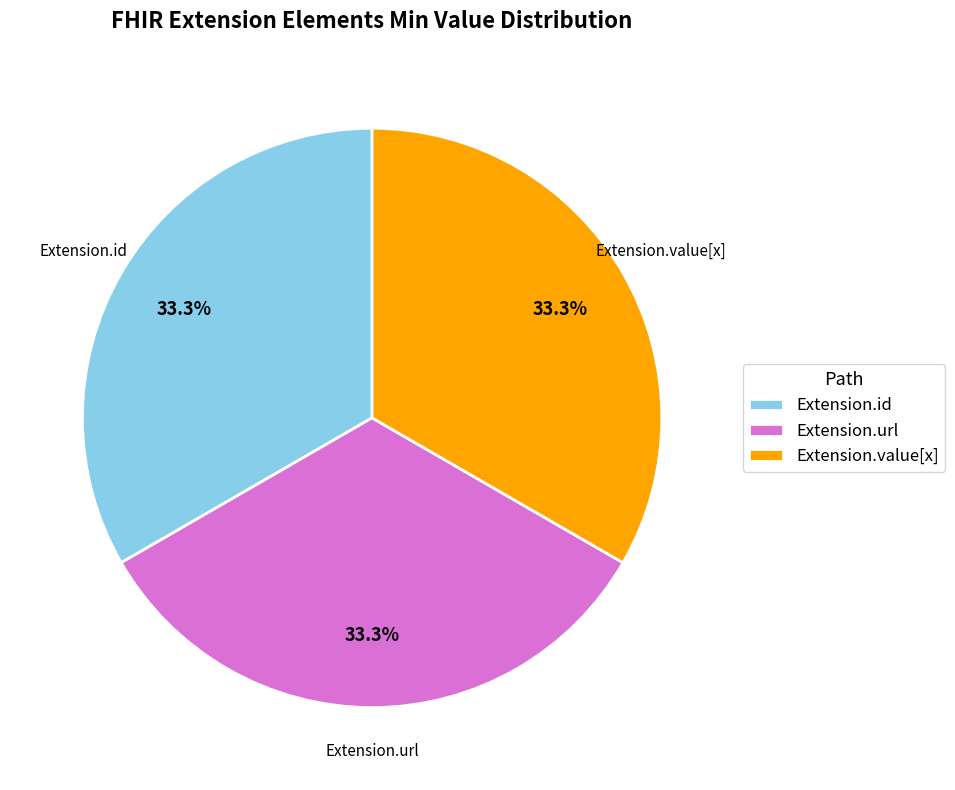

How much of the chart is everything except Extension.url?

66.7%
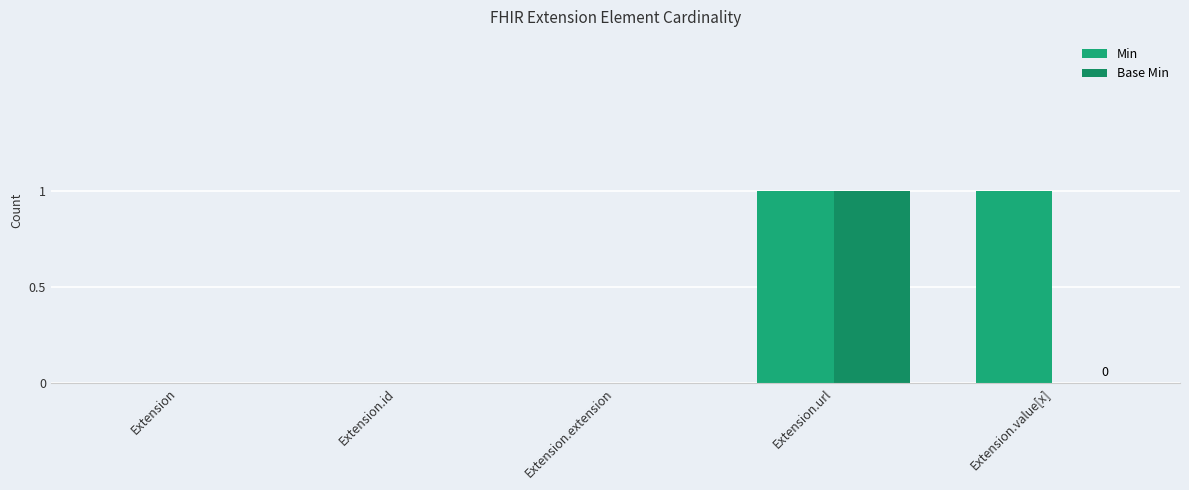

How many categories are shown in the chart?

5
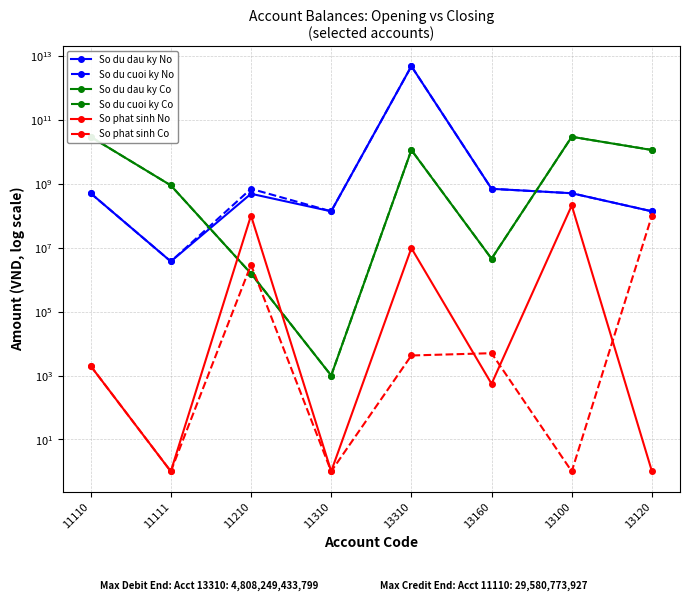

Where does the So phat sinh Co series first go above 4237?

11210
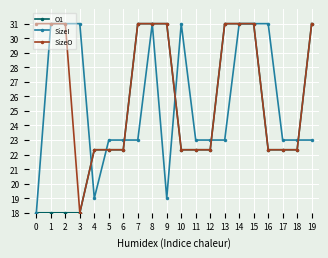

Reading left to right, extract all data points from this chart.

O1: 18.0	18.0	18.0	18.0	22.3	22.3	22.3	31.0	31.0	31.0	22.3	22.3	22.3	31.0	31.0	31.0	22.3	22.3	22.3	31.0
SizeI: 18.0	31.0	31.0	31.0	19.0	23.0	23.0	23.0	31.0	19.0	31.0	23.0	23.0	23.0	31.0	31.0	31.0	23.0	23.0	23.0
SizeO: 31.0	31.0	31.0	18.0	22.3	22.3	22.3	31.0	31.0	31.0	22.3	22.3	22.3	31.0	31.0	31.0	22.3	22.3	22.3	31.0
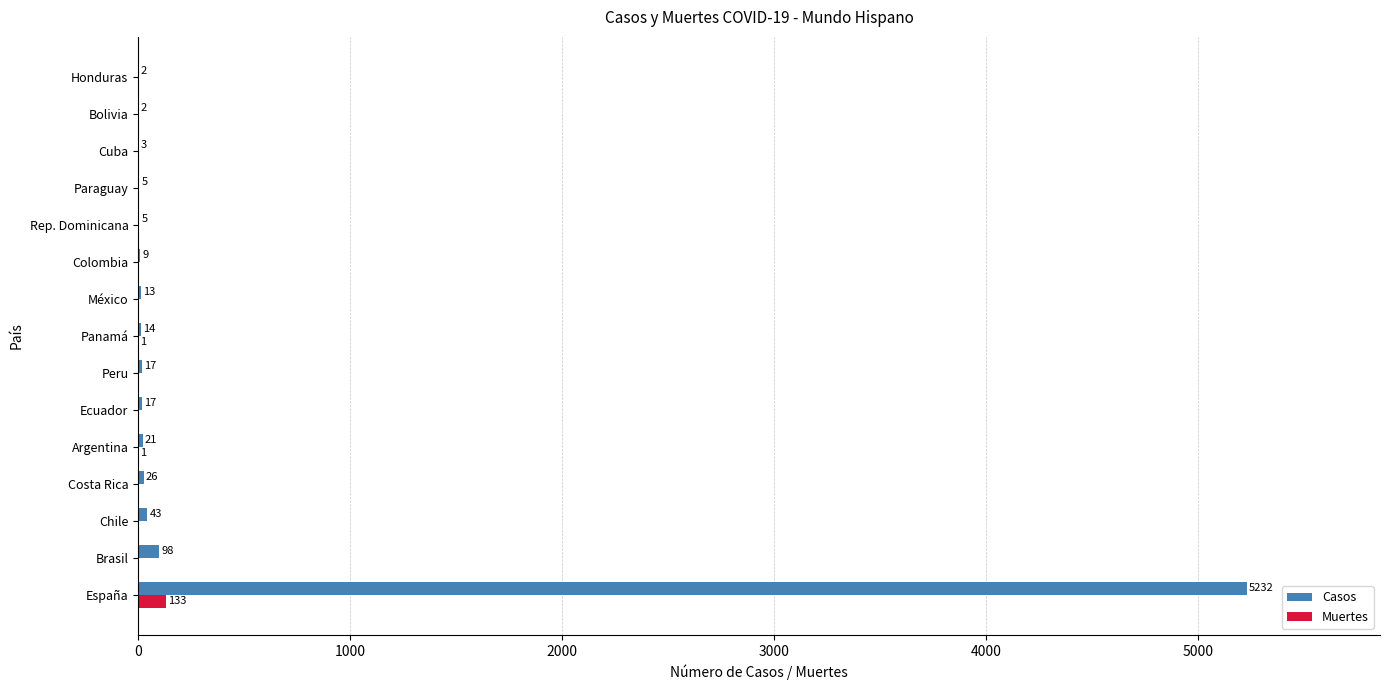

At which label is Casos closest to 2617?

Brasil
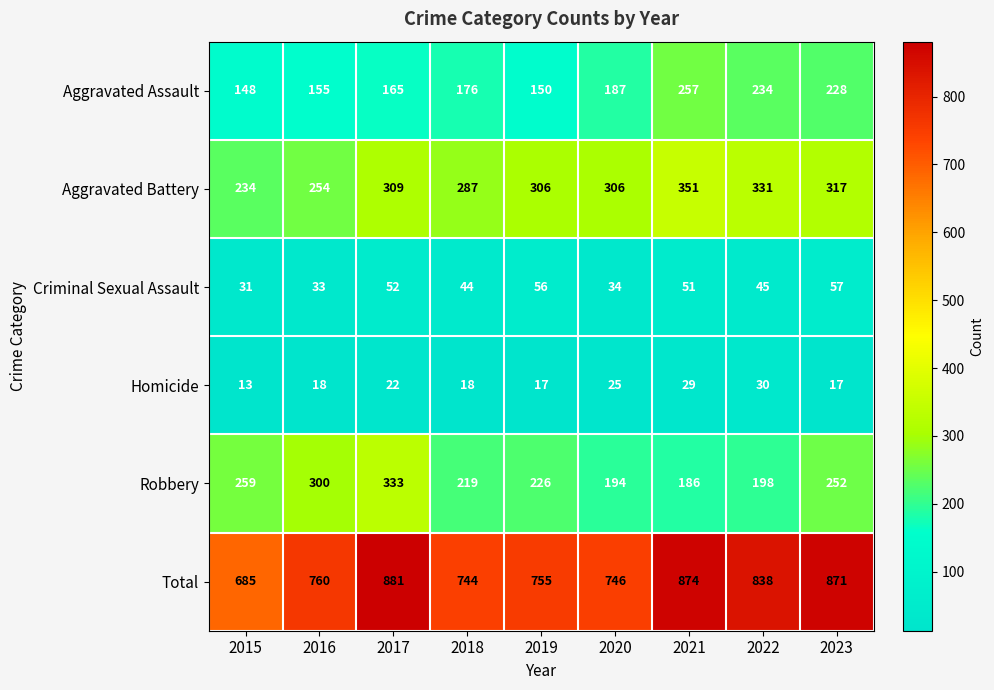

What is the minimum value shown in the chart?

13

☆ ☆ ☆ ☆ ☆ ☆ ☆

## ACTIVITY
Reproduce every one of the records above word for word, leaving out the pictures.

## TASK RESULT
How much of the chart is everything except Extension.url?

66.7%

How many categories are shown in the chart?

5

Where does the So phat sinh Co series first go above 4237?

11210

Reading left to right, extract all data points from this chart.

O1: 18.0	18.0	18.0	18.0	22.3	22.3	22.3	31.0	31.0	31.0	22.3	22.3	22.3	31.0	31.0	31.0	22.3	22.3	22.3	31.0
SizeI: 18.0	31.0	31.0	31.0	19.0	23.0	23.0	23.0	31.0	19.0	31.0	23.0	23.0	23.0	31.0	31.0	31.0	23.0	23.0	23.0
SizeO: 31.0	31.0	31.0	18.0	22.3	22.3	22.3	31.0	31.0	31.0	22.3	22.3	22.3	31.0	31.0	31.0	22.3	22.3	22.3	31.0

At which label is Casos closest to 2617?

Brasil

What is the minimum value shown in the chart?

13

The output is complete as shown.